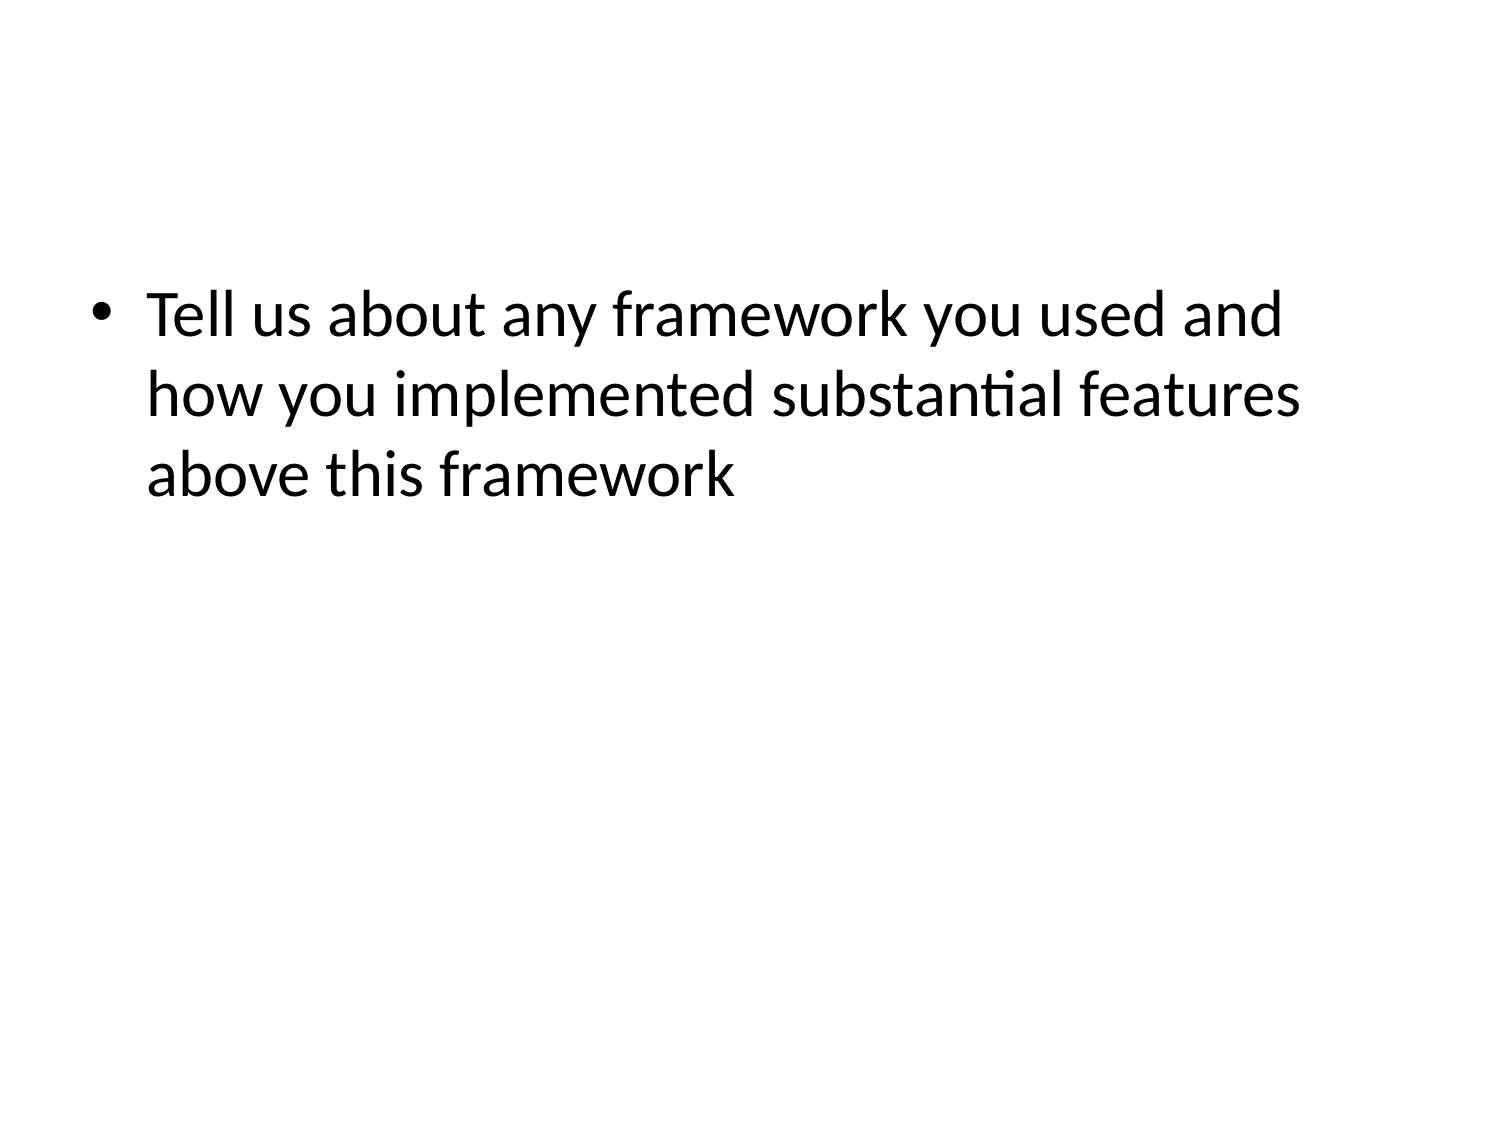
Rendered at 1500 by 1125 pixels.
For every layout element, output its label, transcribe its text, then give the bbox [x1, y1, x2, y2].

list Tell us about any framework you used and how you implemented substantial features above this framework [75, 262, 1425, 1005]
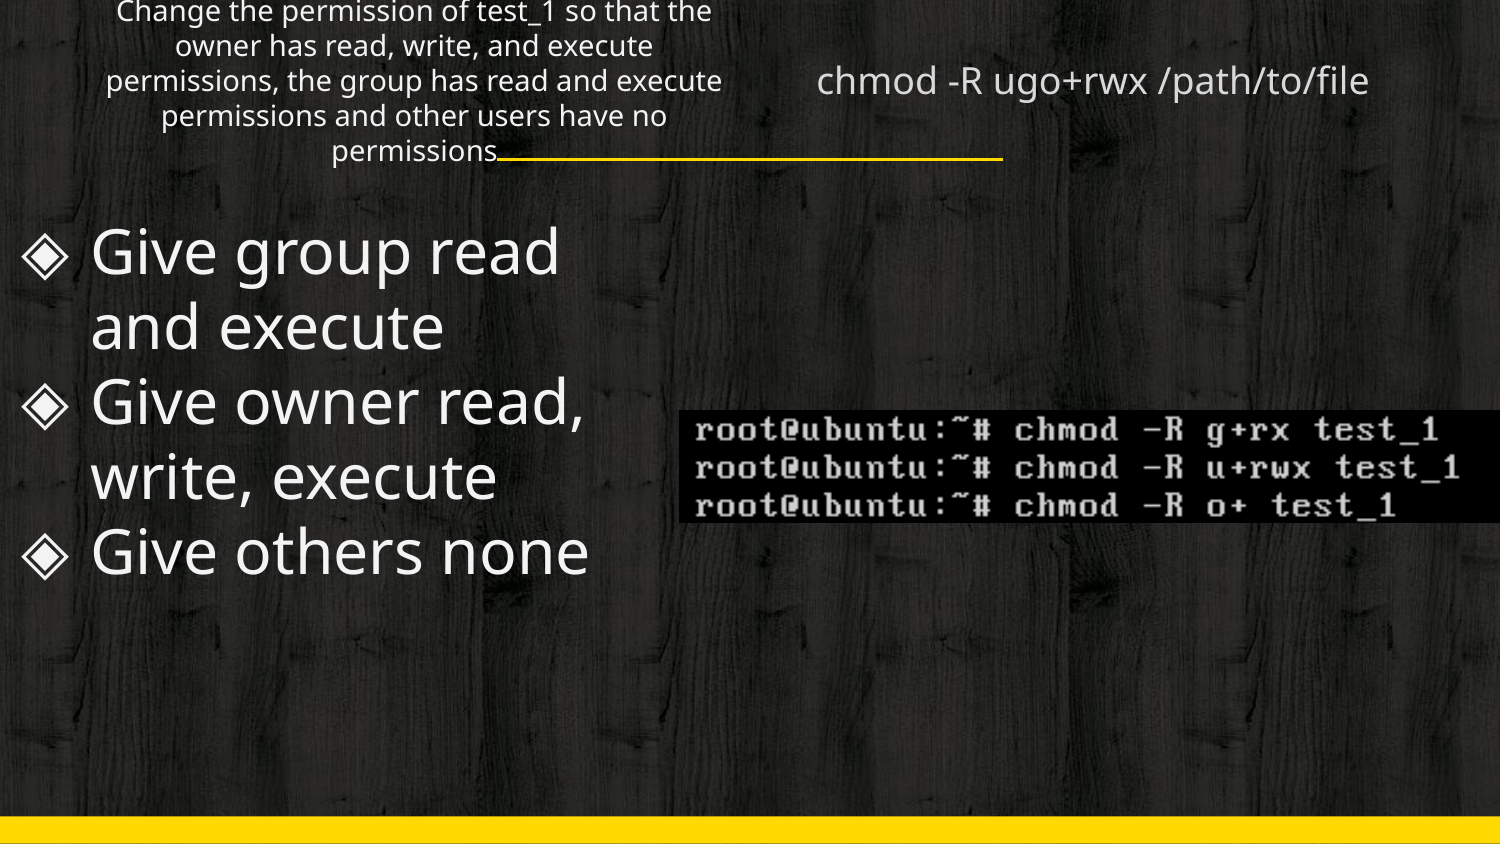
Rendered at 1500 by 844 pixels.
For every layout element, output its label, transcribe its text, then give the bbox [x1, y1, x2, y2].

title Change the permission of test_1 so that the owner has read, write, and execute permissions, the group has read and execute permissions and other users have no permissions [75, 0, 753, 160]
list Give group read and execute Give owner read, write, execute Give others none [0, 196, 679, 792]
picture [0, 0, 1500, 816]
title chmod -R ugo+rwx /path/to/file [753, 0, 1433, 160]
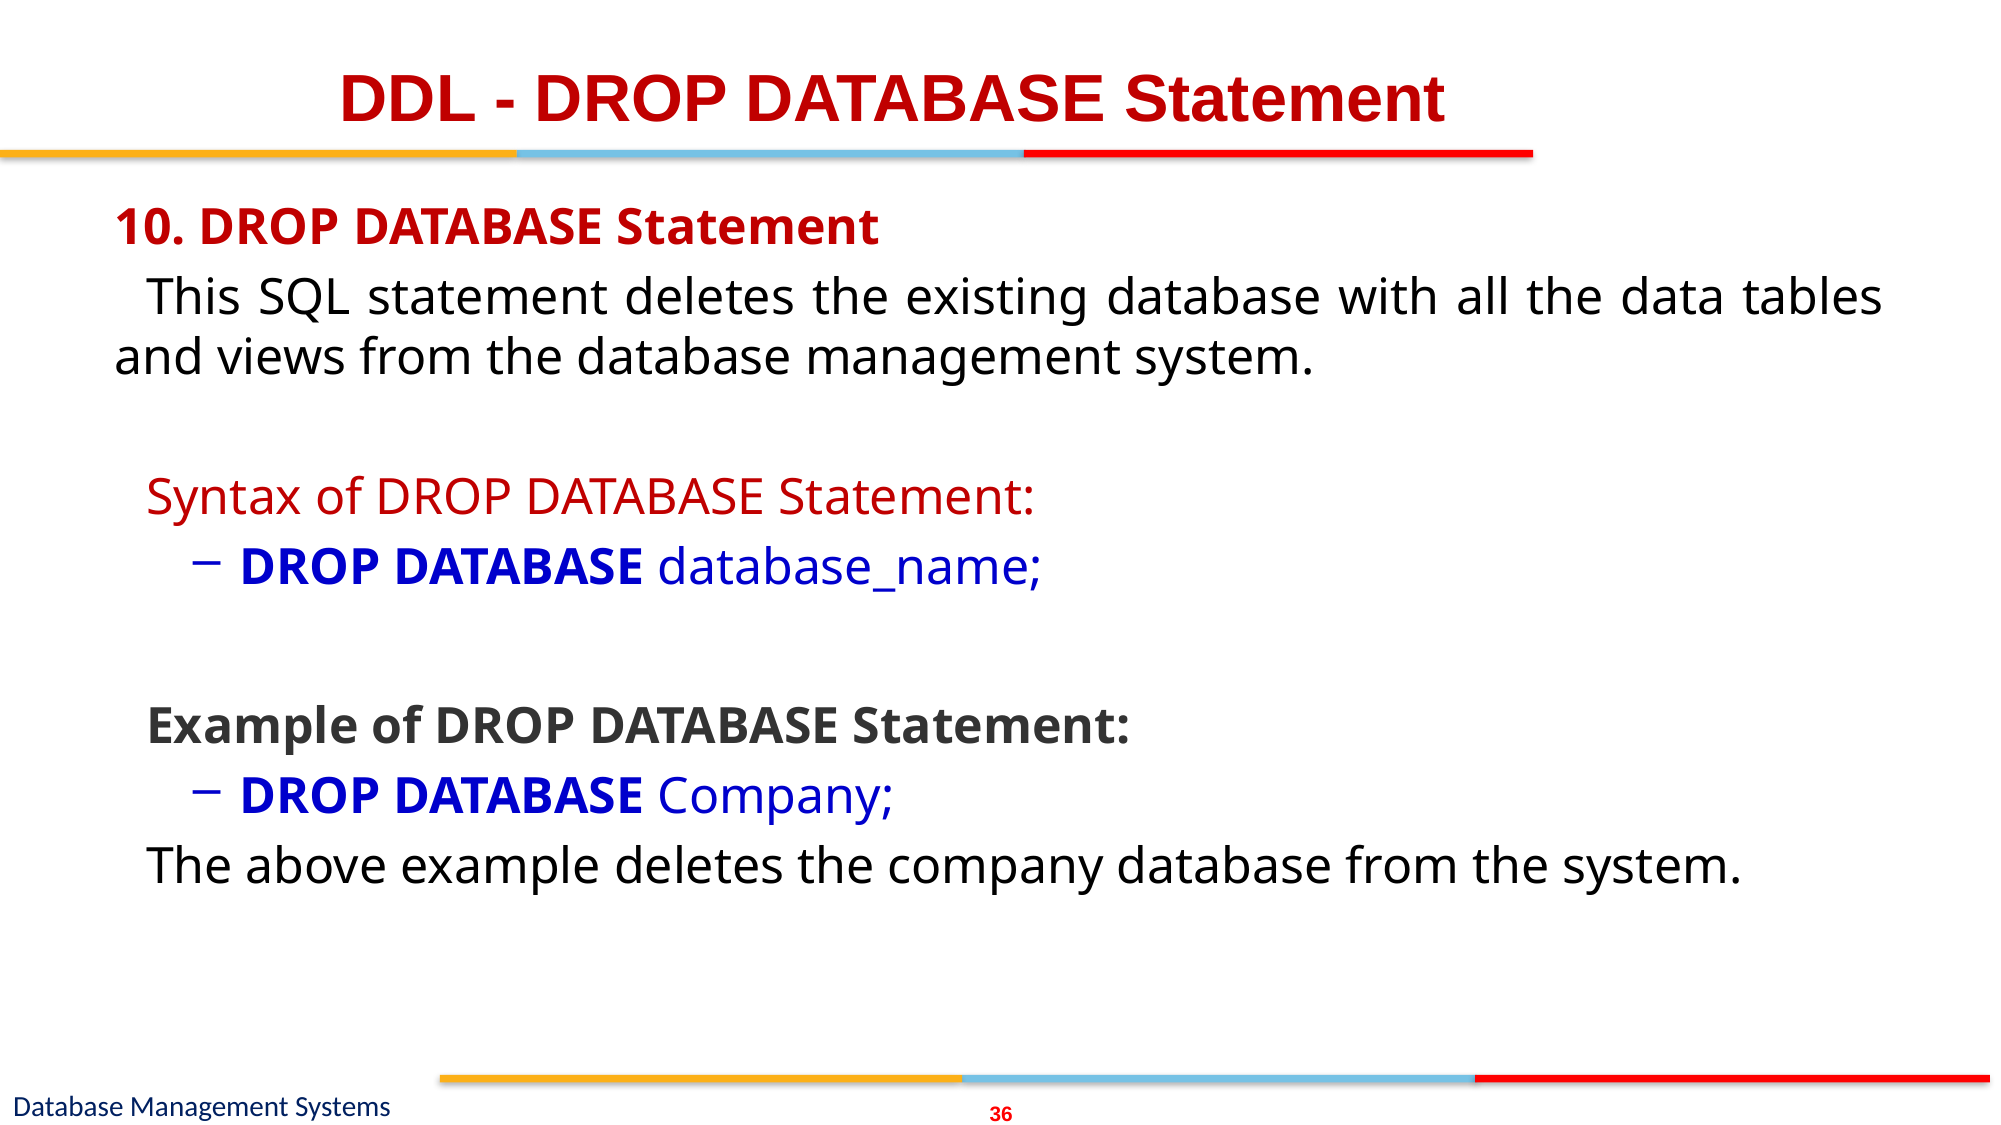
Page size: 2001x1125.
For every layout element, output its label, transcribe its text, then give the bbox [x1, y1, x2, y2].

list 10. DROP DATABASE Statement This SQL statement deletes the existing database with all the data tables and views from the database management system. Syntax of DROP DATABASE Statement: DROP DATABASE database_name; Example of DROP DATABASE Statement: DROP DATABASE Company; The above example deletes the company database from the system. [99, 186, 1900, 1005]
title DDL - DROP DATABASE Statement [31, 47, 1756, 153]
══════════
● WHAT TO WORK ON
Repeat each line of the listing word for word, from the first through the line that contains "Rendered at 1500 by 844 pixels.". Any picture stays out.

● SOLUTION BELOW
Rendered at 1500 by 1125 pixels.
For every layout element, output its label, transcribe its text, then give the bbox [x1, y1, x2, y2].

list Tell us about any framework you used and how you implemented substantial features above this framework [75, 262, 1425, 1005]
Rendered at 1500 by 844 pixels.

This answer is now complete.